DATA:
>>>

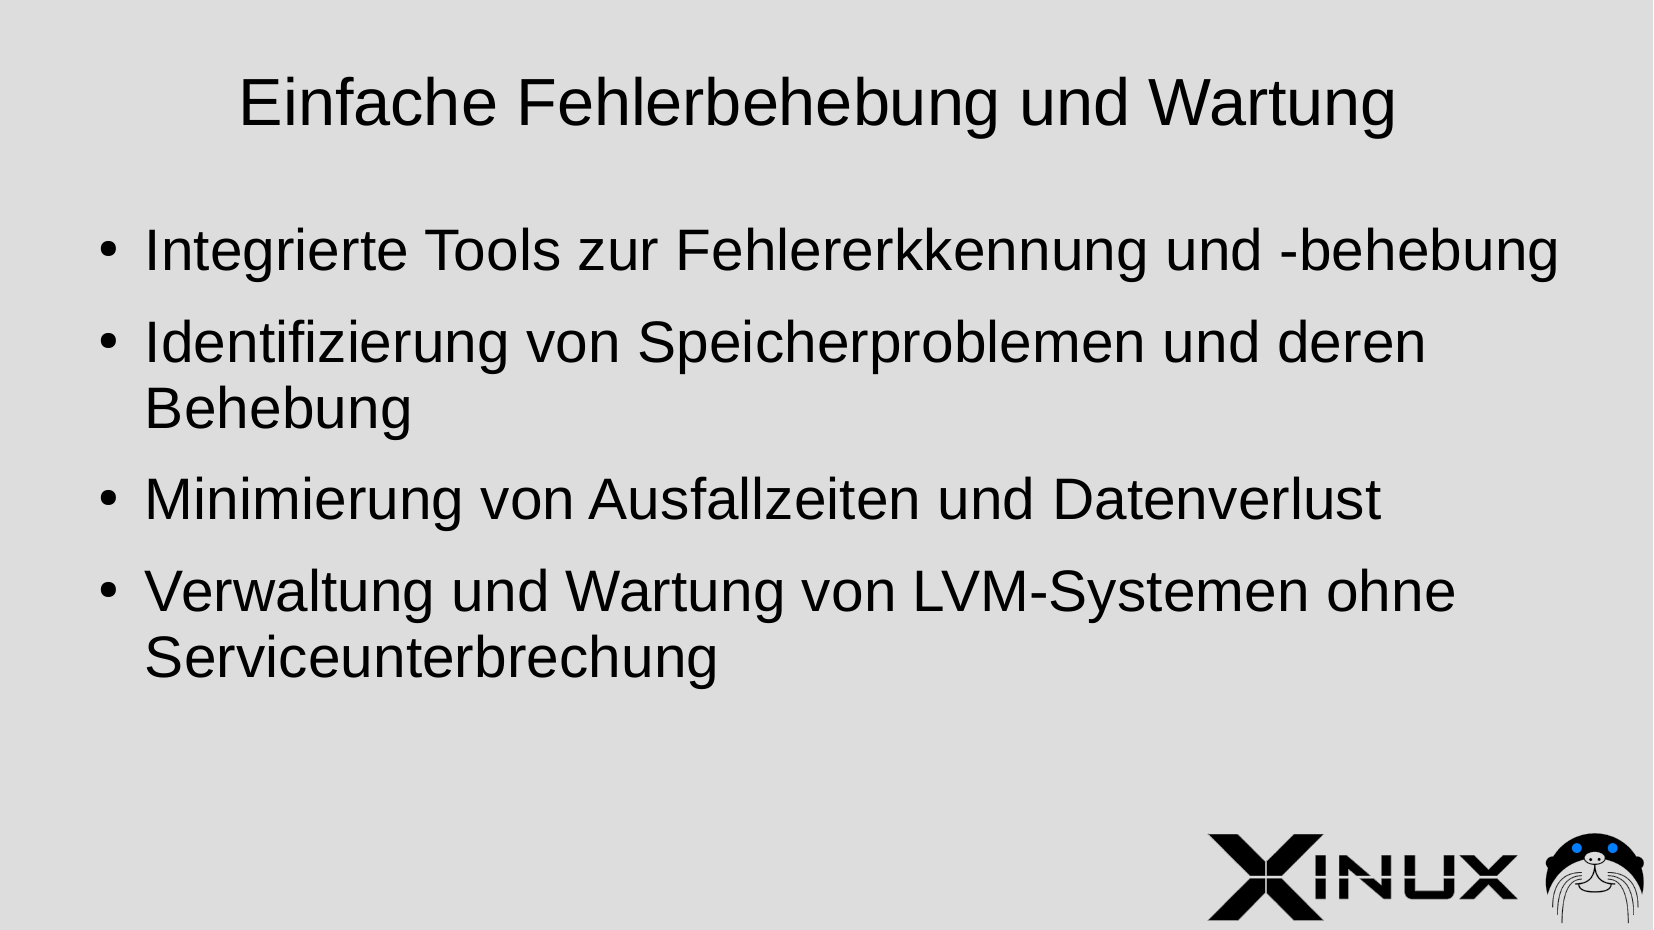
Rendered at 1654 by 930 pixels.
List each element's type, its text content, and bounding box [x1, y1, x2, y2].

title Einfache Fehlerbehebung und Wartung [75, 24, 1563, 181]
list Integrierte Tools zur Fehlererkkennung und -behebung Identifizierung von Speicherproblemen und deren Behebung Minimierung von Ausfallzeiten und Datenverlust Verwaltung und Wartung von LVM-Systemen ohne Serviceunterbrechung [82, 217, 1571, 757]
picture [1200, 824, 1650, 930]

<<<
>>>

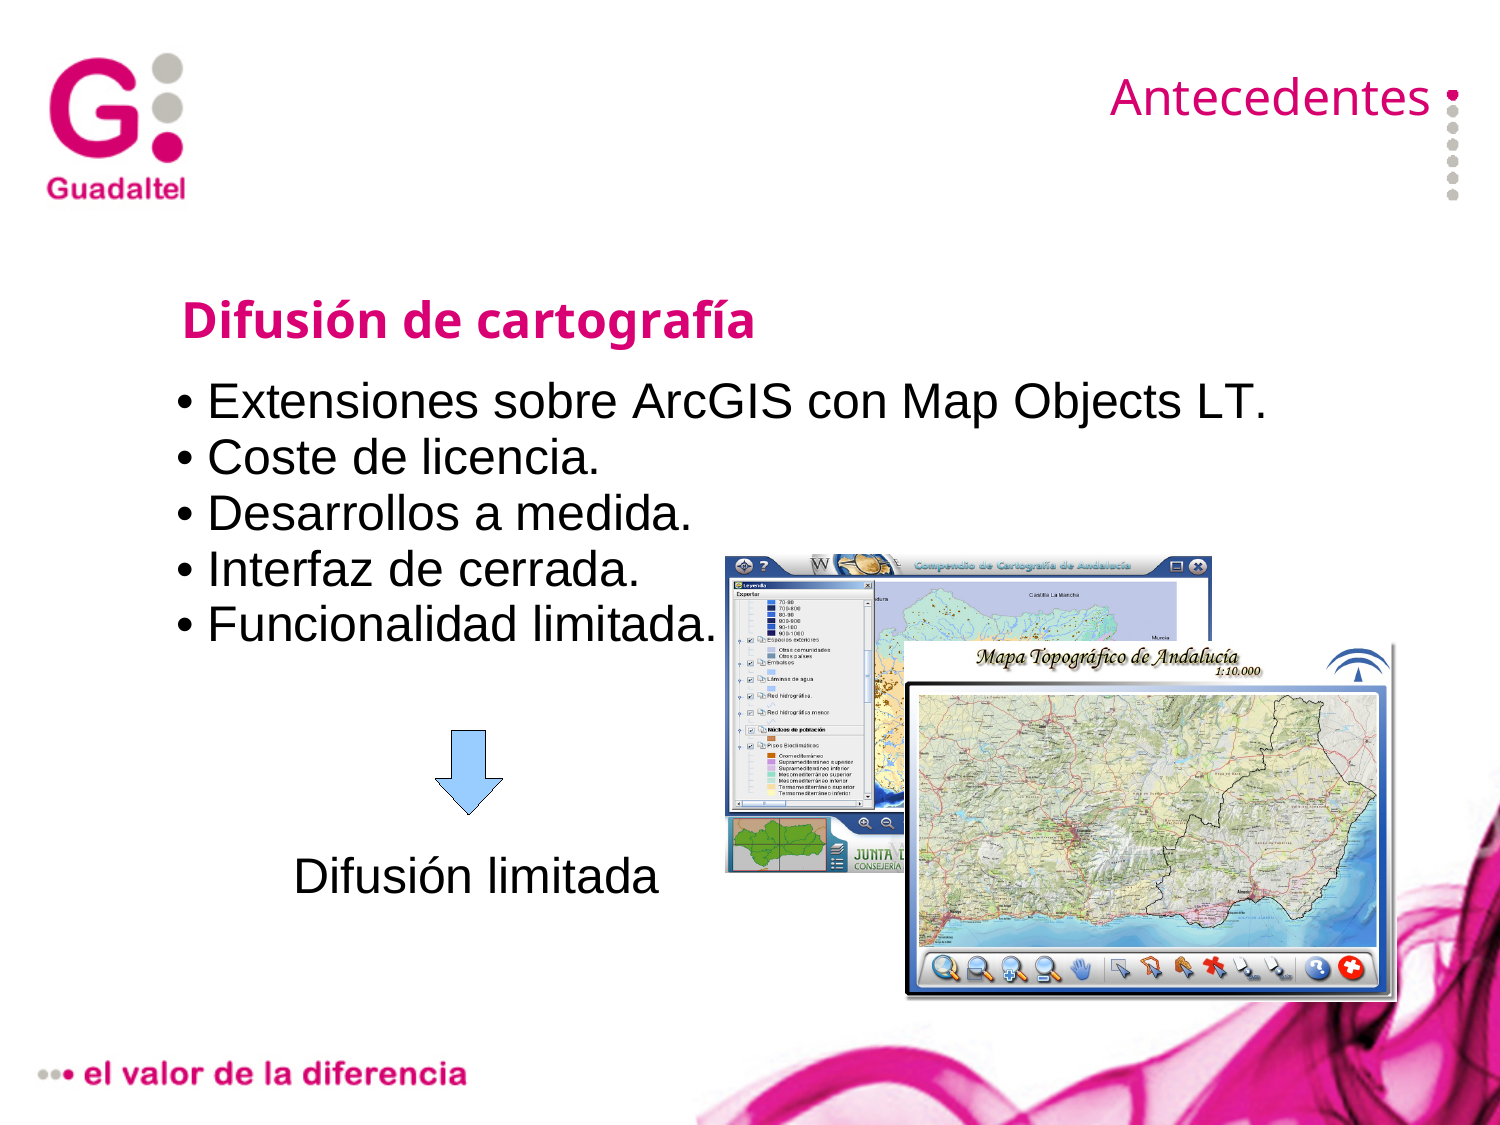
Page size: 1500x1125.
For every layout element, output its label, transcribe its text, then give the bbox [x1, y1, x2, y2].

<<<
>>>

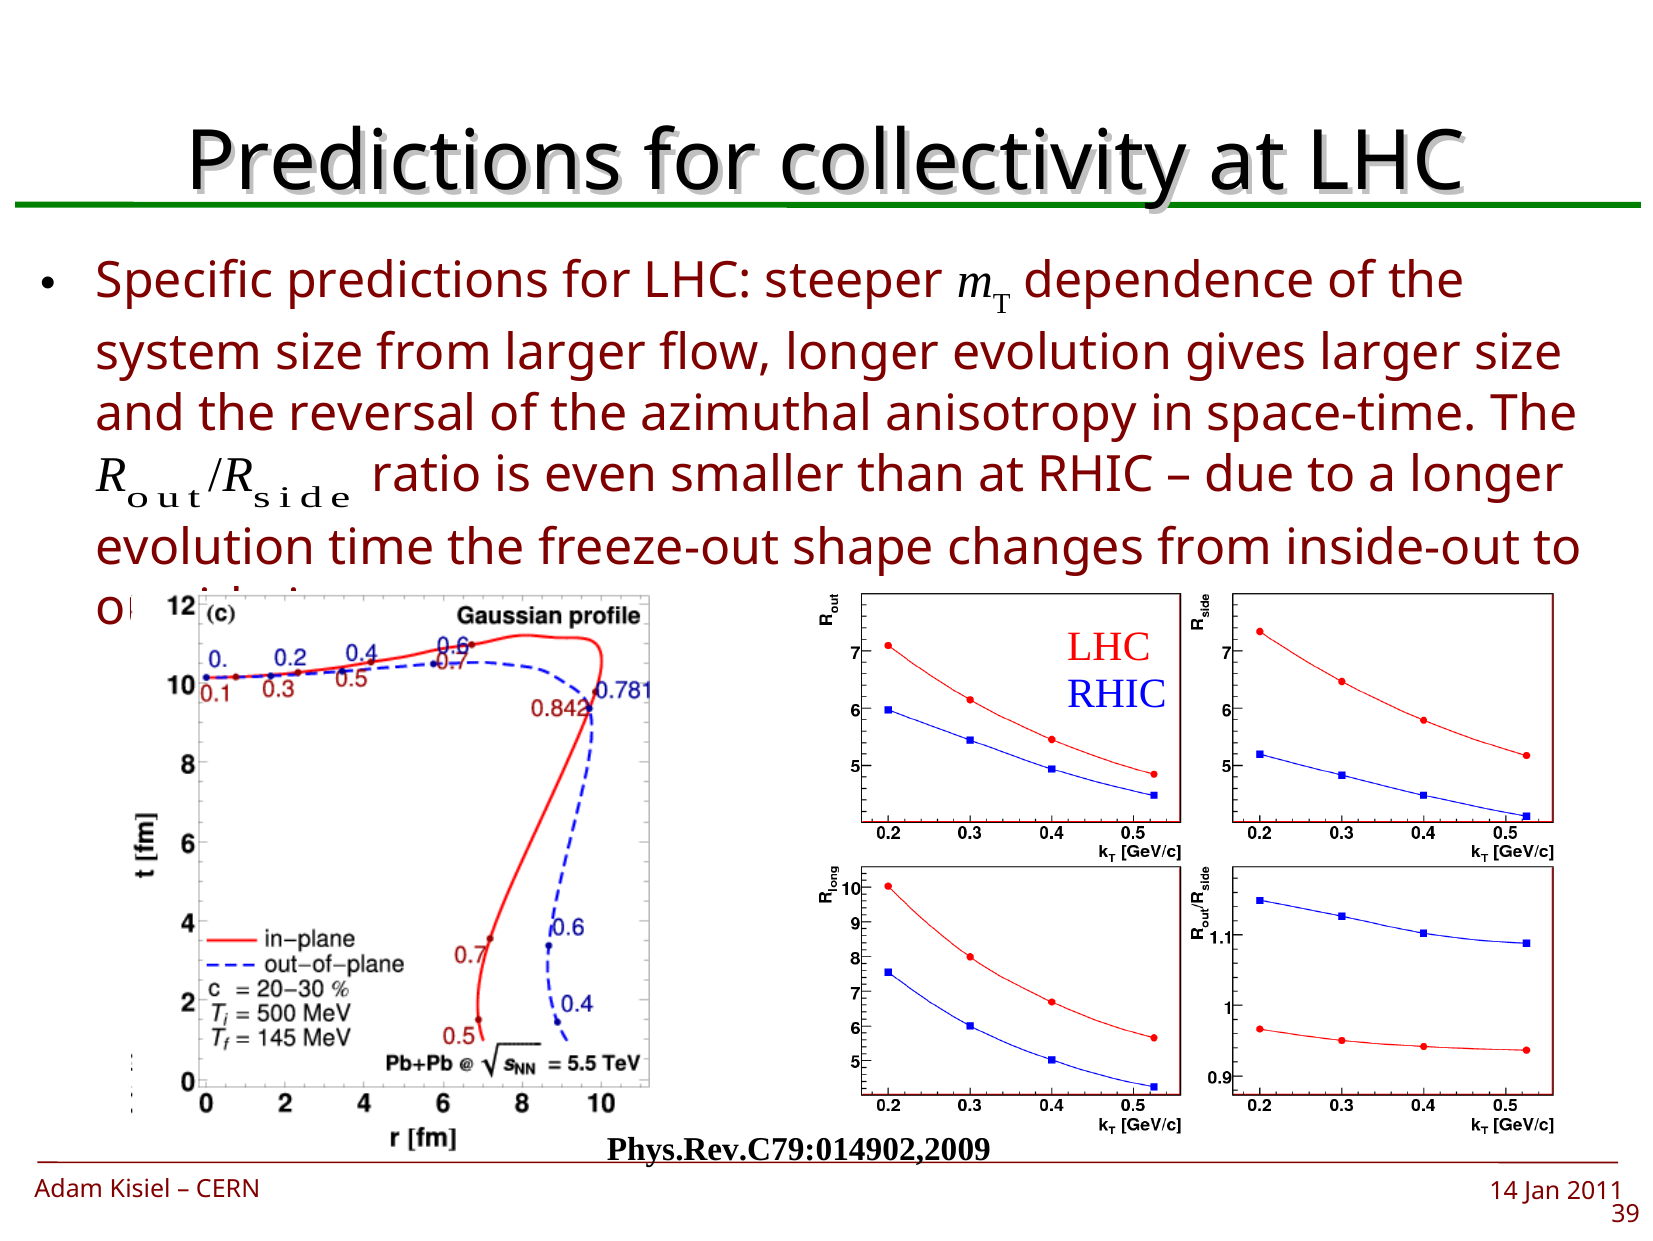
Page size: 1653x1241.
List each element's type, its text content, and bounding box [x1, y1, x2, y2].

<<<

SHORT TASK:
Could you set out the lines from the one containing "Rendered at 1654 by 930 pixels." through the one containing "title Einfache Fehlerbehebung" as a numbered list, leaving out any blank lines?

WRITTEN REPLY:
1. Rendered at 1654 by 930 pixels.
2. List each element's type, its text content, and bounding box [x1, y1, x2, y2].
3. title Einfache Fehlerbehebung und Wartung [75, 24, 1563, 181]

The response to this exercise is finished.